In 1989 I was moving back to where I live now because I had been gone several years and was paying rent in California and paying a house note on my home which was just sitting there locked 4 miles from where I live now. U-Haul bought all the engines that Ford had decided not to release commercial due to extremely poor fuel mileage, I want to say it was a 348 and an entirely new design not based on any V-8 in their past line. So I first rented a small box truck which was a Ranger with a standard transmission. I spent the better part of a day to get all my tool boxes and personal stuff loaded and went in to nap before leaving after rush hour at my Mothers house in San Diego. I almost got out of the San Diego city limit near the Indian reservation on the east side of San Diego and the truck started slipping really bad and finally it became so bad I had to turn around and almost wasn't able to climb the last hill to the turn around overhead. I managed to get back to my Mothers house and next morning I drove onto Poway to get another truck and all they had was a 2 and a half ton truck. That was bad enough but it had one of those gas guzzling engines that Ford gave them for an offer they couldn't refuse. You could watch the fuel needle drop as you drove it. That particular truck also had a governor problem that when you were changing lanes and would let up on the accelerator to change lanes it would just go to no throttle, very dangerous. I wasn't able to even eat anything because I was watching my money very hard knowing I had a long way to drive. I never ate anything until I was in Beaumont Tx when I knew I could safely make it home even if I had to call someone to bring me some gas. When I rolled up in my driveway I had about 8 dollars left in my wallet. I had spent around 300 dollars for gas and that was when gas was still pretty reasonable. They didn't make it good after renting me a truck the first time that couldn't make the trip. That was the last time I rented from U-Haul. I feel pretty sure all those engines are long gone they had such a bad reputation no one wanted one or even a used one.

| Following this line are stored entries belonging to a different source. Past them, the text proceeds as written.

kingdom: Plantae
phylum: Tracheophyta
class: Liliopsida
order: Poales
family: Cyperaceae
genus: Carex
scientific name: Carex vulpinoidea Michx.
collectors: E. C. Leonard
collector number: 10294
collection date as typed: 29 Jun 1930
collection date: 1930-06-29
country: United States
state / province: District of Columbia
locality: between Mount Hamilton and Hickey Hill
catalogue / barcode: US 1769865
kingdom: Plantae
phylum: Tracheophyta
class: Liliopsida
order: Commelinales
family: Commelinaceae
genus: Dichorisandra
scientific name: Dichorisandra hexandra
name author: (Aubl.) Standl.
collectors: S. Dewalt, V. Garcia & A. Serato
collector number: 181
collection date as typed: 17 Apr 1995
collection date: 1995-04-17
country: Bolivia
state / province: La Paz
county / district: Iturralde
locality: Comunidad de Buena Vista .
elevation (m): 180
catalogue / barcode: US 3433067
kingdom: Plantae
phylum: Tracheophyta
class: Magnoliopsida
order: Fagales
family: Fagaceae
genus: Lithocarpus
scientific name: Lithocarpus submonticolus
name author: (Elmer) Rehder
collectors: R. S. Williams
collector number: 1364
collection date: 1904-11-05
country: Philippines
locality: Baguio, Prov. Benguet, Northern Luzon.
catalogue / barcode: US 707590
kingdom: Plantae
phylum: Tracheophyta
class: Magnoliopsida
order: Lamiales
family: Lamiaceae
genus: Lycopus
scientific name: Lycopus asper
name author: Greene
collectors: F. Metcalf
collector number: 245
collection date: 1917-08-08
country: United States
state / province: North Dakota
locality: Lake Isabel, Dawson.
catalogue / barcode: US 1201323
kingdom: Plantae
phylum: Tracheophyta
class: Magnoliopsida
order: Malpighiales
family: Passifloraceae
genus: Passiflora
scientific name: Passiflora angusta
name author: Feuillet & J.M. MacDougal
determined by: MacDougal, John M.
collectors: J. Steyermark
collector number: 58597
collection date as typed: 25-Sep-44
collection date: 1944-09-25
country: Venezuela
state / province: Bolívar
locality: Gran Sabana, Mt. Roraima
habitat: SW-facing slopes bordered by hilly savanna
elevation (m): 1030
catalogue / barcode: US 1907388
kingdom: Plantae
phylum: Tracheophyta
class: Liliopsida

This is a 1995 engine, and it has been great. We've always had Ford trucks and vans but like Chevy or GM automobiles. I hear that gas mileage also has something to do with the way a vehicle rolls down the road.
Gazprom is taunting Europe with this video. The background song is a traditional bard song, Winter Will Be Long, by Yuri Vizbor.
Our gas price went up $1.19 this week alone. The average price here is $4.89, but is much higher in the bush.
They were tying to keep it lower until the election, but our Strategic Reserves are running out, in part due to Biden sending some of them to China of all places, and, I think to Europe as well.
My car runs on either regular or premium, and I've exclusively put premium in it since Day One because it yields an extra 25 HP. When the price went up so high, I started putting in regular. Now I'm consistently getting 3-4MPG more than I have been. I guess it's the way the car adjusts the timing to the octane.
This older 351Windsor will not run on regular it spits and skips so 20 years we've had it we have always had to use premium. But we get good milage, we can go to Georgia about 230m and still have a 1/4 tank left. Tank is 35 gal.
I think we discussed in some other thread about regular gas actually containing more energy that premium. Premium is needed in higher-compression engines.